Его взгляд и голос смягчились, раскрывая в нем нечто, близкое к добросердечию. Мне следовало бы порадоваться этому и той терпимости, с которой он оценил мое поведение, но каждая его разумная и холодная фраза, казалось, все больше подавляла меня. Отец Симплон посадил меня на хлеб и воду, Дирк с удовольствием меня выпорол, брат Гаспар горячо оправдывал монастырские подати, действуя в конечном счете известным и испытанным способом и убеждая меня в том, что Бог добр, а я грешник, потому что хоть на секунду в этом усомнился. Гиберт же под маской мягкосердечия фактически давал понять, что Бог, в лучшем случае, — загадка и что я по глупости не понял этого. Это было подобно тому, как если бы врач, приглашенный лечить меня от какого-нибудь заболевания средней тяжести, не давал бы мне лекарств, а взамен обнажил собственную грудь и сказал: «Смотри, я болею тем же, но, как видишь, живу, значит, выживешь и ты».

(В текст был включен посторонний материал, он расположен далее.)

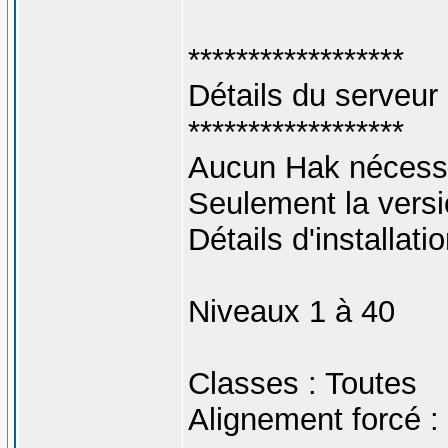
******************
Détails du serveur
******************
Aucun Hak nécessa
Seulement la versi
Détails d'installati
Niveaux 1 à 40
Classes : Toutes
Alignement forcé :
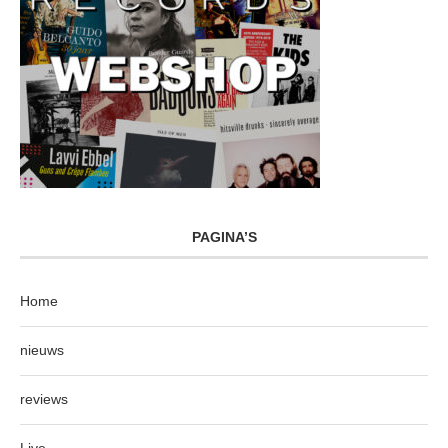
PAGINA’S
Home
nieuws
reviews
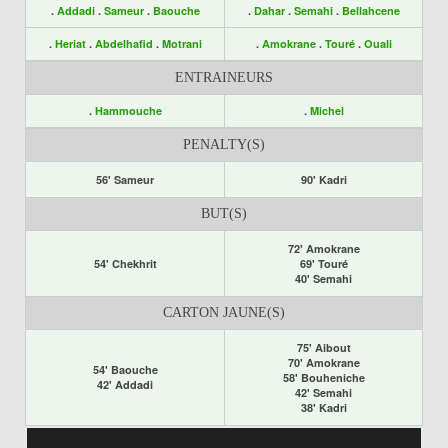
.
Addadi
.
Sameur
.
Baouche
.
Dahar
.
Semahi
.
Bellahcene
.
Heriat
.
Abdelhafid
.
Motrani
.
Amokrane
.
Touré
.
Ouali
ENTRAINEURS
.
Hammouche
.
Michel
PENALTY(S)
56' Sameur
90' Kadri
BUT(S)
72' Amokrane
54' Chekhrit
69' Touré
40' Semahi
CARTON JAUNE(S)
75' Aibout
70' Amokrane
54' Baouche
58' Bouheniche
42' Addadi
42' Semahi
38' Kadri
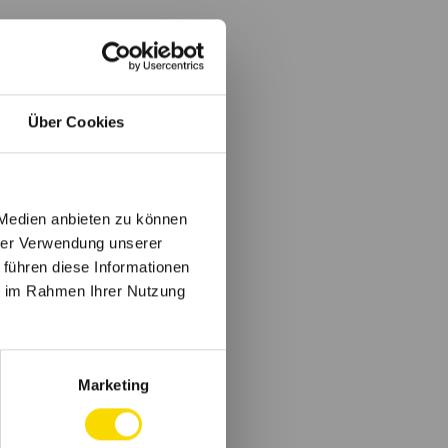
Über Cookies
 Medien anbieten zu können
hrer Verwendung unserer
 führen diese Informationen
ie im Rahmen Ihrer Nutzung
Marketing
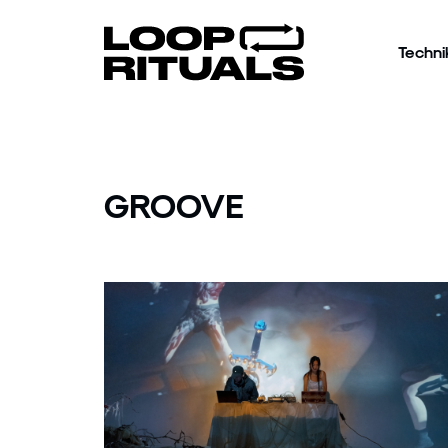
Techni
GROOVE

— Ну, а теперь мы должны обсудить, — оживившись, снова заговорил Гиберт, — практическую сторону вопроса. Прежде чем мы этим займемся, налей-ка мне немного вина, да и себе тоже… Спасибо. Так вот что я тебе скажу. Я думаю, что оставаться здесь тебе совершенно неразумно. Брат Лоренс, несомненно, исполнит свой христианский долг и простит тебя за то, что ты его ударил, брат Гаспар когда-нибудь переживет утрату мерина и забудет твои революционные высказывания по поводу церковной собственности, но в общине таких размеров все, что бы ты ни делал и ни говорил, обязательно будет казаться в той или иной мере подозрительным. Ты согласен с этим? Я понимаю, ты многообещающий писец и каллиграф, и предлагаю тебе отправиться в Арсель, где тебя примут с распростертыми объятиями. За двадцать лет им так и не удалось воспитать собственного писца. Тебе там будет хорошо, И уж, разумеется, сбор монастырских податей будет касаться тебя меньше всего. Это беднейшее заведение в Бургундии, и вместо отдыха после занятий с рукописями тебе придется самому вскапывать огород и ловить угрей для пропитания.

Насмешка последних слов была смягчена улыбкой, изменившей все его лицо и сделавшей его дружелюбным и заговорщицким. В каком-то уголке моего сознания прорезалась мысль: «О, как я хотел бы знать вас молодым, видеть этот понимающий, веселый взгляд, озаряющий ваше лицо под тентом шатра, над которым развевается боевое знамя, при составлении плана штурма цитадели неверных…» Однако основной поток моих мыслей двигался по другому руслу: наступил момент, когда должен был заговорить я, и сказать то, что думал. Но какие слова мне выбрать?

— Я полагаю, — продолжал Гиберт, — что сейчас ты скажешь мне, что не хочешь уезжать в Арсель или куда-то еще, что вообще не желаешь быть монахом, поскольку утратил веру, а вместе с нею и призвание, и хочешь вырваться в свет и сотворить все семь смертных грехов одновременно. — Он снова улыбнулся мне, и я поймал себя на том, что улыбнулся в ответ.